* Exercise instructions
Within the listing below, how many lines hold the string "Figure"? Only the number is wanted.

* Dataset excerpt
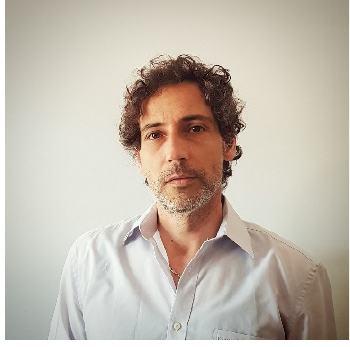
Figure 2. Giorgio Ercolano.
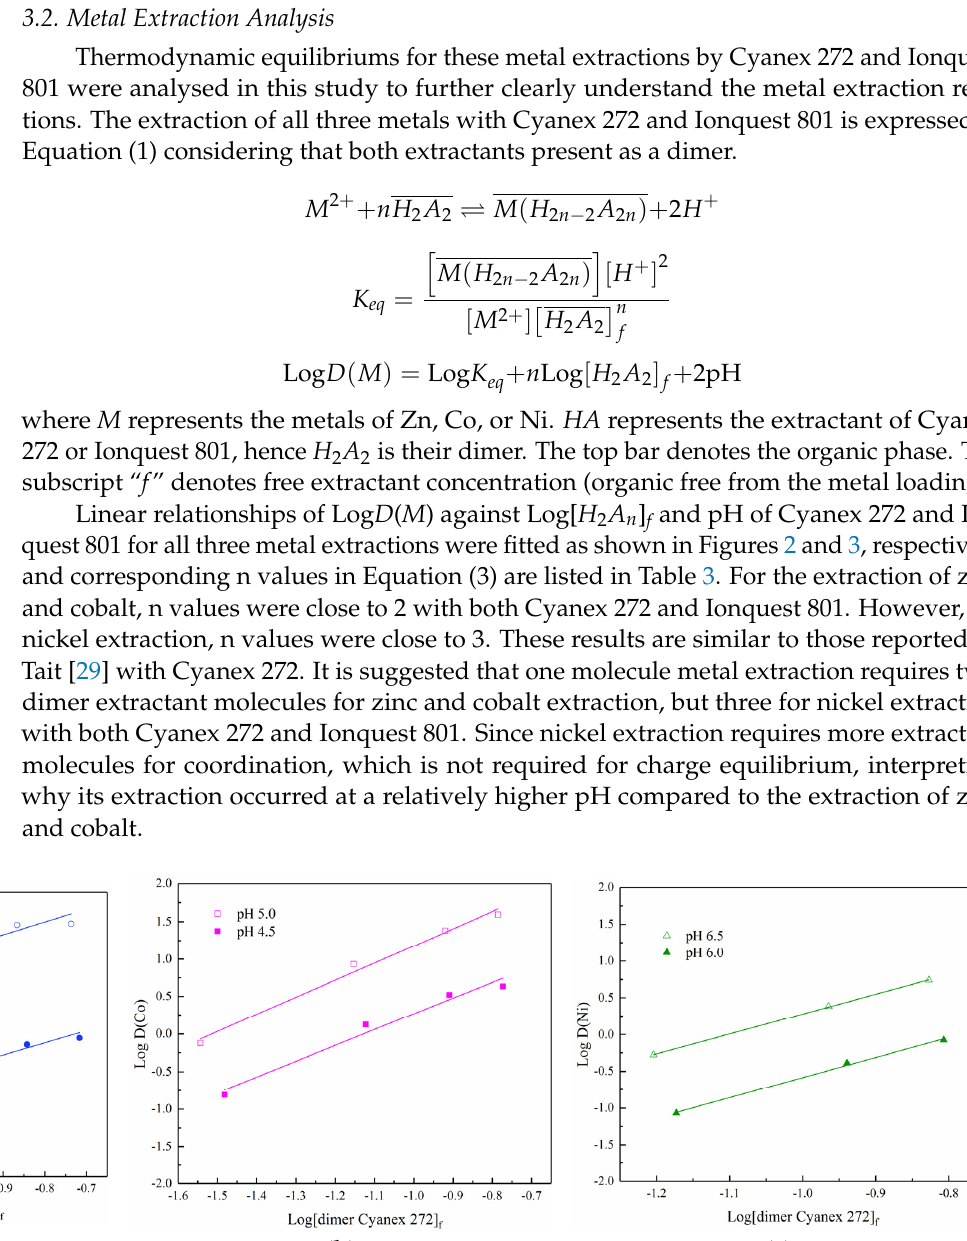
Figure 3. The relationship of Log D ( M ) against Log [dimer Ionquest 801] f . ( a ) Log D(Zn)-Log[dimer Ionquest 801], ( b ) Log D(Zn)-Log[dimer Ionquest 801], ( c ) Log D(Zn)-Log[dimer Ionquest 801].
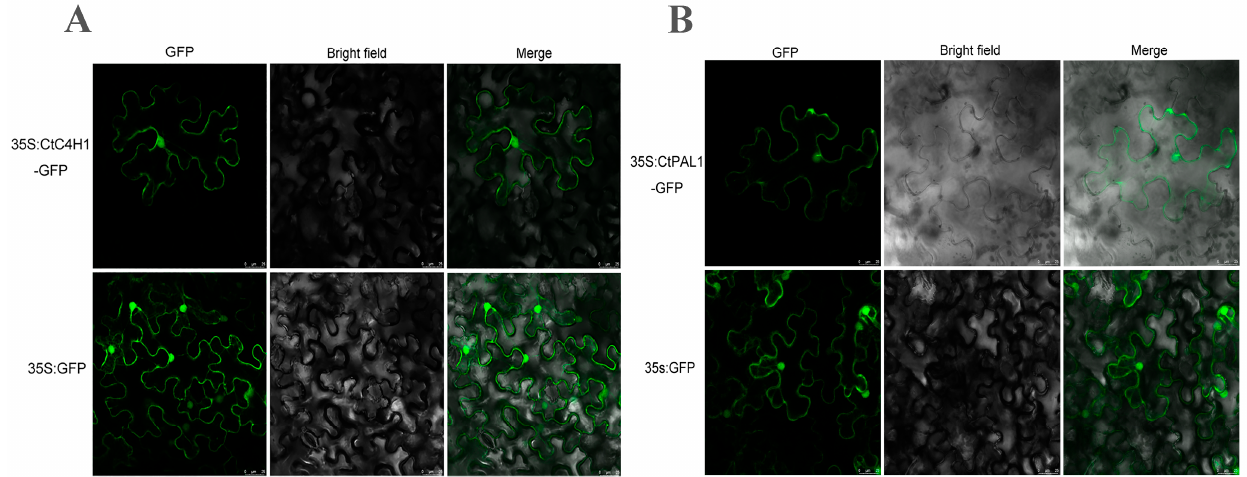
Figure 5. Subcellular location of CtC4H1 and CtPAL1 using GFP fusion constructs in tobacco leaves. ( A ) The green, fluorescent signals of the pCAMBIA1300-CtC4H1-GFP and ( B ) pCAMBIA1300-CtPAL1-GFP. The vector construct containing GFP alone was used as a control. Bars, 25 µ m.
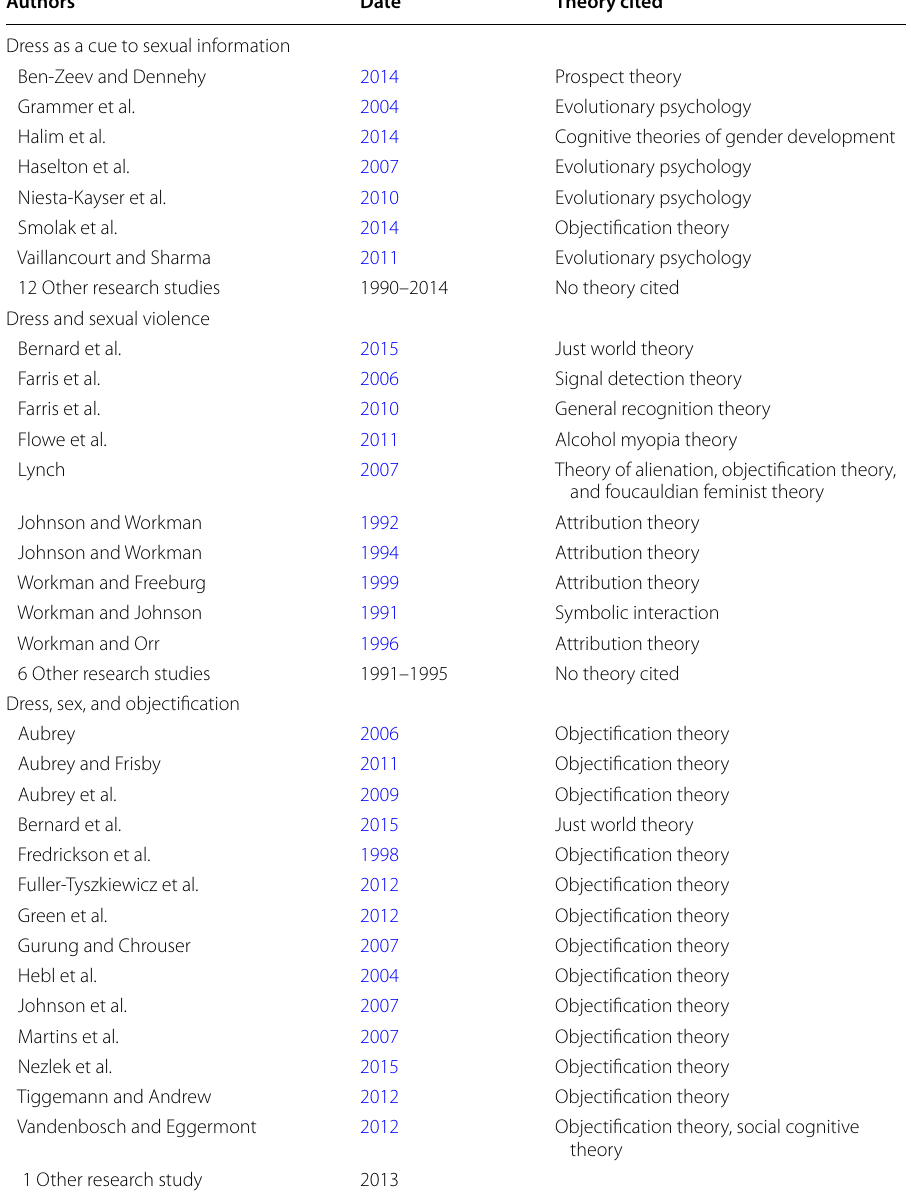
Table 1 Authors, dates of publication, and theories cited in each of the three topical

* Task output
3